Below are entries; work out how many of their lines hold "through", giving only that number.

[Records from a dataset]
_____
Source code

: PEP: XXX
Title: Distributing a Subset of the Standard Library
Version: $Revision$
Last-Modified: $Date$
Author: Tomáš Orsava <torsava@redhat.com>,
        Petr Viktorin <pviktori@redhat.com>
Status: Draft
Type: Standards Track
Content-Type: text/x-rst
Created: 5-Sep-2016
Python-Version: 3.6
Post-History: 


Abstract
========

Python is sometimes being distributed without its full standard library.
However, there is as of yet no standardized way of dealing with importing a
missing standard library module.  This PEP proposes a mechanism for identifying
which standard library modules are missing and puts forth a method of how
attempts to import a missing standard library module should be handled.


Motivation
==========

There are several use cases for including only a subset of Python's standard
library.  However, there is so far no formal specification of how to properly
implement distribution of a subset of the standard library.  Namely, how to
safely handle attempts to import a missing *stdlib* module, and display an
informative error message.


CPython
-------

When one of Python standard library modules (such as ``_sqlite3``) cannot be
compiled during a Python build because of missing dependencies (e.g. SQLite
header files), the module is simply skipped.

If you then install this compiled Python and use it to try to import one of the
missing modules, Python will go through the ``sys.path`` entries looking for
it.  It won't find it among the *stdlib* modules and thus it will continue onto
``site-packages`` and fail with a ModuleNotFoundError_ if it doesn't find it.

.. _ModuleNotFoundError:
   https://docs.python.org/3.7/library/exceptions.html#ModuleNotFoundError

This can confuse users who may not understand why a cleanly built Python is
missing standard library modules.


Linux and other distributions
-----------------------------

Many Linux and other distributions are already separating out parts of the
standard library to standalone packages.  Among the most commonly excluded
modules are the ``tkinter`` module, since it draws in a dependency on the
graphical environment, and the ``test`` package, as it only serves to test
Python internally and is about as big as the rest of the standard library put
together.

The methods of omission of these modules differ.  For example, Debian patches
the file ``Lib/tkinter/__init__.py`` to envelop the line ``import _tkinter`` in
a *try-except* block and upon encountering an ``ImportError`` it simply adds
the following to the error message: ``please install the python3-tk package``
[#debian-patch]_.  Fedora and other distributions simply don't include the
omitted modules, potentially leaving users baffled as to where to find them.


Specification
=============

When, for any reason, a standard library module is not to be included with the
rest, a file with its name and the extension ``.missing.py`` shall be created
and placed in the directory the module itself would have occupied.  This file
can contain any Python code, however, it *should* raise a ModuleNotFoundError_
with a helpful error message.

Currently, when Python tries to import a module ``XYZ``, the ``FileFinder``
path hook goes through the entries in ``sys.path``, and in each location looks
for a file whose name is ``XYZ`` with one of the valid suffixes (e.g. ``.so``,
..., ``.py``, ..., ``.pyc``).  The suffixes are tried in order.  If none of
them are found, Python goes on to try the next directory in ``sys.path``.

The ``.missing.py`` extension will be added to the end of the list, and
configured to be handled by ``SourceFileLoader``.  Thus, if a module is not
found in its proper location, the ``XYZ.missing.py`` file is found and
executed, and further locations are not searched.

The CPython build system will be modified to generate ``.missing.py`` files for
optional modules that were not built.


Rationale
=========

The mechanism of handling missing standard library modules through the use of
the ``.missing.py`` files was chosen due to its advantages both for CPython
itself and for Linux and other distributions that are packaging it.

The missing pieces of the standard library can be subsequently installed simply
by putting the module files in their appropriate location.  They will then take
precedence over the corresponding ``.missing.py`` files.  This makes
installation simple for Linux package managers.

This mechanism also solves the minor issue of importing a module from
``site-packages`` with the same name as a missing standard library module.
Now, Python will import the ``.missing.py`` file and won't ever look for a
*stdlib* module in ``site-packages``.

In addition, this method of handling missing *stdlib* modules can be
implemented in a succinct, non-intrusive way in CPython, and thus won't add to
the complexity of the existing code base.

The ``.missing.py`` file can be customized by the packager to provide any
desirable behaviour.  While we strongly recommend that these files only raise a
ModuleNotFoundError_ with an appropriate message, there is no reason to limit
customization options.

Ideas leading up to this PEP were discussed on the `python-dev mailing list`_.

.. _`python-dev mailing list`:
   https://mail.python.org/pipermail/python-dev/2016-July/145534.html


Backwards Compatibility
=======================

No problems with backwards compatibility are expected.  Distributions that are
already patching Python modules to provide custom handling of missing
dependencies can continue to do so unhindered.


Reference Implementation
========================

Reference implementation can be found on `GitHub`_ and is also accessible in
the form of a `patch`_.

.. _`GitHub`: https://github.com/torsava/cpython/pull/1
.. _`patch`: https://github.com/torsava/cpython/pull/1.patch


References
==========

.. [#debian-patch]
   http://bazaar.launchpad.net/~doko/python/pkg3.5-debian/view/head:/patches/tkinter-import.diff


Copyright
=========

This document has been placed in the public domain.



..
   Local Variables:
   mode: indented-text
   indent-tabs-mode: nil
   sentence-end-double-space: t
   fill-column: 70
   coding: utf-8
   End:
_____
- [EXERCISE RESULT] 3